#### Supplied information

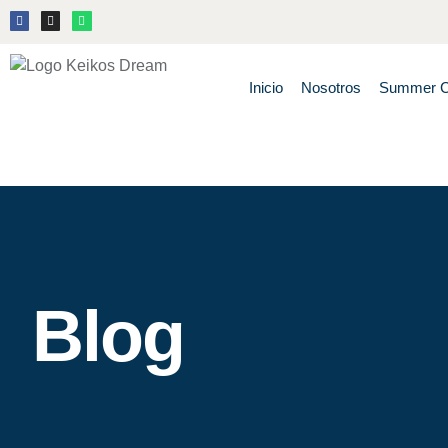
Inicio
Nosotros
Summer 
Blog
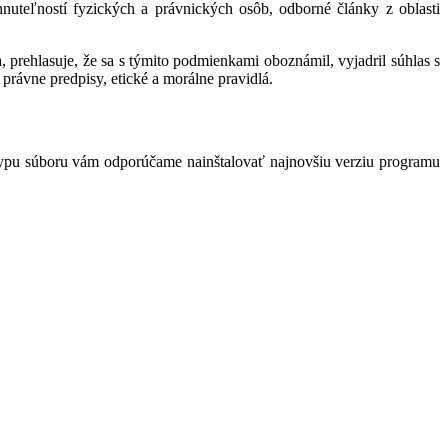
hnuteľností fyzických a právnických osôb, odborné články z oblasti
 prehlasuje, že sa s týmito podmienkami oboznámil, vyjadril súhlas s
právne predpisy, etické a morálne pravidlá.
typu súboru vám odporúčame nainštalovať najnovšiu verziu programu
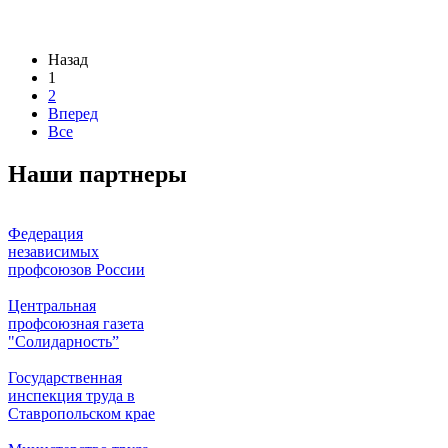
Назад
1
2
Вперед
Все
Наши партнеры
Федерация
независимых
профсоюзов России
Центральная
профсоюзная газета
"Солидарность”
Государственная
инспекция труда в
Ставропольском крае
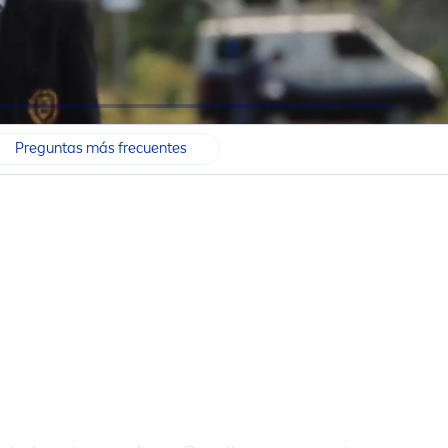
Preguntas más frecuentes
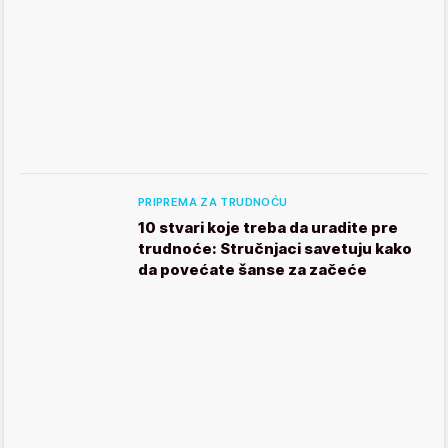
PRIPREMA ZA TRUDNOĆU
10 stvari koje treba da uradite pre
trudnoće: Stručnjaci savetuju kako
da povećate šanse za začeće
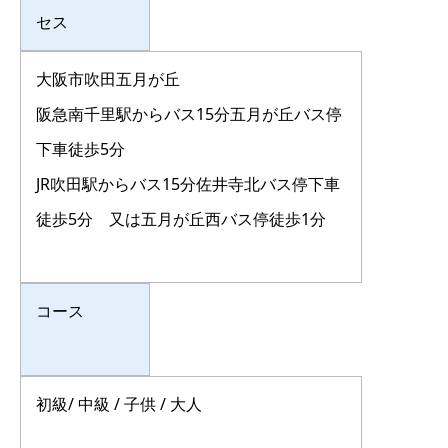
セス
大阪市吹田五月が丘
阪急南千里駅からバス15分五月が丘バス停
下車徒歩5分
JR吹田駅からバス15分佐井寺北バス停下車
徒歩5分 又は五月が丘西バス停徒歩1分
コース
初級/ 中級 / 子供 / 大人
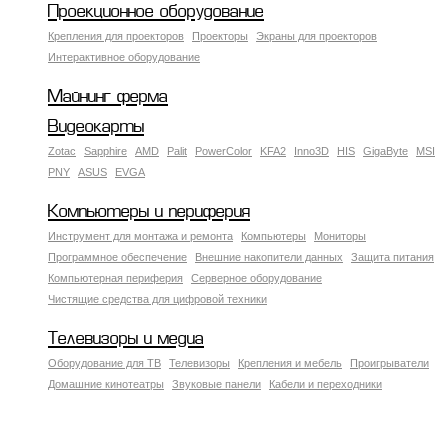
Проекционное оборудование
Крепления для проекторов
Проекторы
Экраны для проекторов
Интерактивное оборудование
Майнинг ферма
Видеокарты
Zotac
Sapphire
AMD
Palit
PowerColor
KFA2
Inno3D
HIS
GigaByte
MSI
PNY
ASUS
EVGA
Компьютеры и периферия
Инструмент для монтажа и ремонта
Компьютеры
Мониторы
Программное обеспечение
Внешние накопители данных
Защита питания
Компьютерная периферия
Серверное оборудование
Чистящие средства для цифровой техники
Телевизоры и медиа
Оборудование для ТВ
Телевизоры
Крепления и мебель
Проигрыватели
Домашние кинотеатры
Звуковые панели
Кабели и переходники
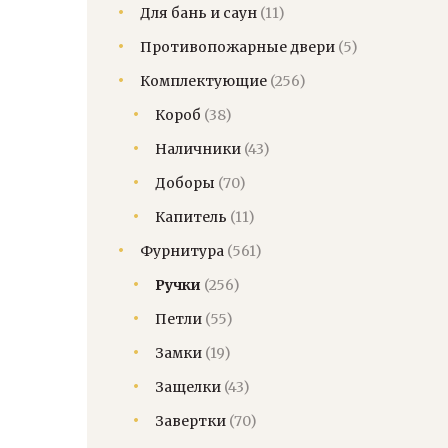
Для бань и саун
(11)
Противопожарные двери
(5)
Комплектующие
(256)
Короб
(38)
Наличники
(43)
Доборы
(70)
Капитель
(11)
Фурнитура
(561)
Ручки
(256)
Петли
(55)
Замки
(19)
Защелки
(43)
Завертки
(70)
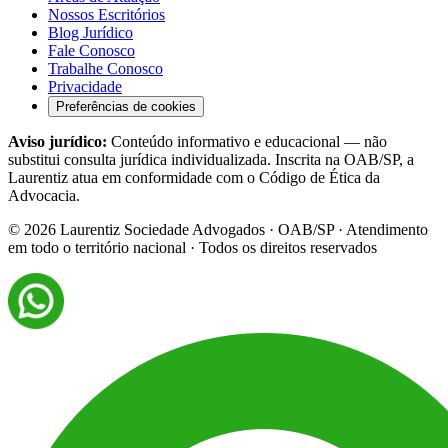
Nossos Escritórios
Blog Jurídico
Fale Conosco
Trabalhe Conosco
Privacidade
Preferências de cookies
Aviso jurídico:
Conteúdo informativo e educacional — não
substitui consulta jurídica individualizada. Inscrita na OAB/SP, a
Laurentiz atua em conformidade com o Código de Ética da
Advocacia.
©
2026
Laurentiz Sociedade Advogados · OAB/SP · Atendimento
em todo o território nacional · Todos os direitos reservados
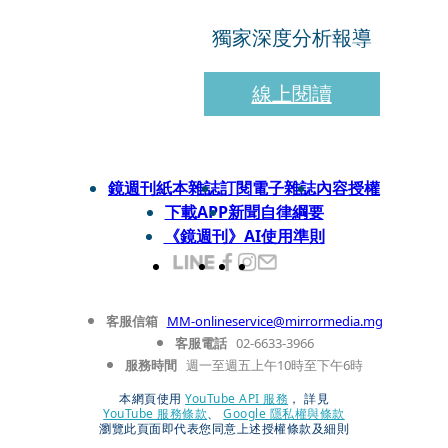
獨家深度分析報導
線上閱讀
鏡週刊紙本雜誌
訂閱電子雜誌
內容授權
下載APP
新聞自律綱要
《鏡週刊》AI使用準則
客服信箱
MM-onlineservice@mirrormedia.mg
客服電話
02-6633-3966
服務時間
週一至週五上午10時至下午6時
本網頁使用
YouTube API 服務
， 詳見
YouTube 服務條款
、
Google 隱私權與條款
瀏覽此頁面即代表您同意上述授權條款及細則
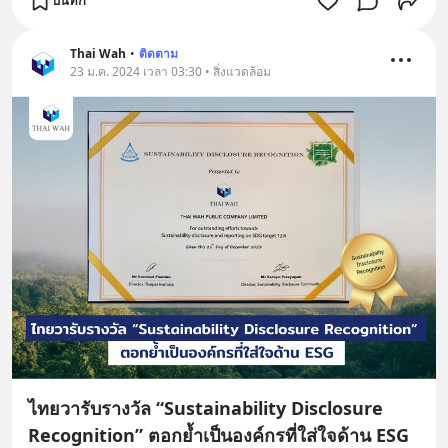
บันทึก
Thai Wah
•
ติดตาม
23 ม.ค. 2024 เวลา 03:30 • สิ่งแวดล้อม
ไทยวารับรางวัล “Sustainability Disclosure
Recognition” ตอกย้ำเป็นองค์กรที่ใส่ใจด้าน ESG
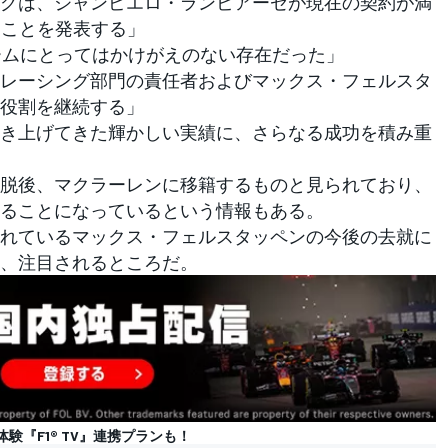
グは、ジャンピエロ・ランビアーゼが現在の契約が満
ることを発表する」
チームにとってはかけがえのない存在だった」
レーシング部門の責任者およびマックス・フェルスタ
役割を継続する」
き上げてきた輝かしい実績に、さらなる成功を積み重
脱後、マクラーレンに移籍するものと見られており、
ることになっているという情報もある。
れているマックス・フェルスタッペンの今後の去就に
、注目されるところだ。
の体験『F1® TV』連携プランも！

########

From the first line to the last, repeat the records exactly, leaving out the pictures.

# Expected answer:
Inicio
Nosotros
Summer 
Blog
hnuteľností fyzických a právnických osôb, odborné články z oblasti
 prehlasuje, že sa s týmito podmienkami oboznámil, vyjadril súhlas s
právne predpisy, etické a morálne pravidlá.
typu súboru vám odporúčame nainštalovať najnovšiu verziu programu
Назад
1
2
Вперед
Все
Наши партнеры
Федерация
независимых
профсоюзов России
Центральная
профсоюзная газета
"Солидарность”
Государственная
инспекция труда в
Ставропольском крае
Preguntas más frecuentes
PRIPREMA ZA TRUDNOĆU
10 stvari koje treba da uradite pre
trudnoće: Stručnjaci savetuju kako
da povećate šanse za začeće
セス
大阪市吹田五月が丘
阪急南千里駅からバス15分五月が丘バス停
下車徒歩5分
JR吹田駅からバス15分佐井寺北バス停下車
徒歩5分 又は五月が丘西バス停徒歩1分
コース
初級/ 中級 / 子供 / 大人
Проекционное оборудование
Крепления для проекторов
Проекторы
Экраны для проекторов
Интерактивное оборудование
Майнинг ферма
Видеокарты
Zotac
Sapphire
AMD
Palit
PowerColor
KFA2
Inno3D
HIS
GigaByte
MSI
PNY
ASUS
EVGA
Компьютеры и периферия
Инструмент для монтажа и ремонта
Компьютеры
Мониторы
Программное обеспечение
Внешние накопители данных
Защита питания
Компьютерная периферия
Серверное оборудование
Чистящие средства для цифровой техники
Телевизоры и медиа
Оборудование для ТВ
Телевизоры
Крепления и мебель
Проигрыватели
Домашние кинотеатры
Звуковые панели
Кабели и переходники
Для бань и саун
(11)
Противопожарные двери
(5)
Комплектующие
(256)
Короб
(38)
Наличники
(43)
Доборы
(70)
Капитель
(11)
Фурнитура
(561)
Ручки
(256)
Петли
(55)
Замки
(19)
Защелки
(43)
Завертки
(70)
Nossos Escritórios
Blog Jurídico
Fale Conosco
Trabalhe Conosco
Privacidade
Preferências de cookies
Aviso jurídico:
Conteúdo informativo e educacional — não
substitui consulta jurídica individualizada. Inscrita na OAB/SP, a
Laurentiz atua em conformidade com o Código de Ética da
Advocacia.
©
2026
Laurentiz Sociedade Advogados · OAB/SP · Atendimento
em todo o território nacional · Todos os direitos reservados
獨家深度分析報導
線上閱讀
鏡週刊紙本雜誌
訂閱電子雜誌
內容授權
下載APP
新聞自律綱要
《鏡週刊》AI使用準則
客服信箱
MM-onlineservice@mirrormedia.mg
客服電話
02-6633-3966
服務時間
週一至週五上午10時至下午6時
本網頁使用
YouTube API 服務
， 詳見
YouTube 服務條款
、
Google 隱私權與條款
瀏覽此頁面即代表您同意上述授權條款及細則
บันทึก
Thai Wah
•
ติดตาม
23 ม.ค. 2024 เวลา 03:30 • สิ่งแวดล้อม
ไทยวารับรางวัล “Sustainability Disclosure
Recognition” ตอกย้ำเป็นองค์กรที่ใส่ใจด้าน ESG
グは、ジャンピエロ・ランビアーゼが現在の契約が満
ることを発表する」
チームにとってはかけがえのない存在だった」
レーシング部門の責任者およびマックス・フェルスタ
役割を継続する」
き上げてきた輝かしい実績に、さらなる成功を積み重
脱後、マクラーレンに移籍するものと見られており、
ることになっているという情報もある。
れているマックス・フェルスタッペンの今後の去就に
、注目されるところだ。
の体験『F1® TV』連携プランも！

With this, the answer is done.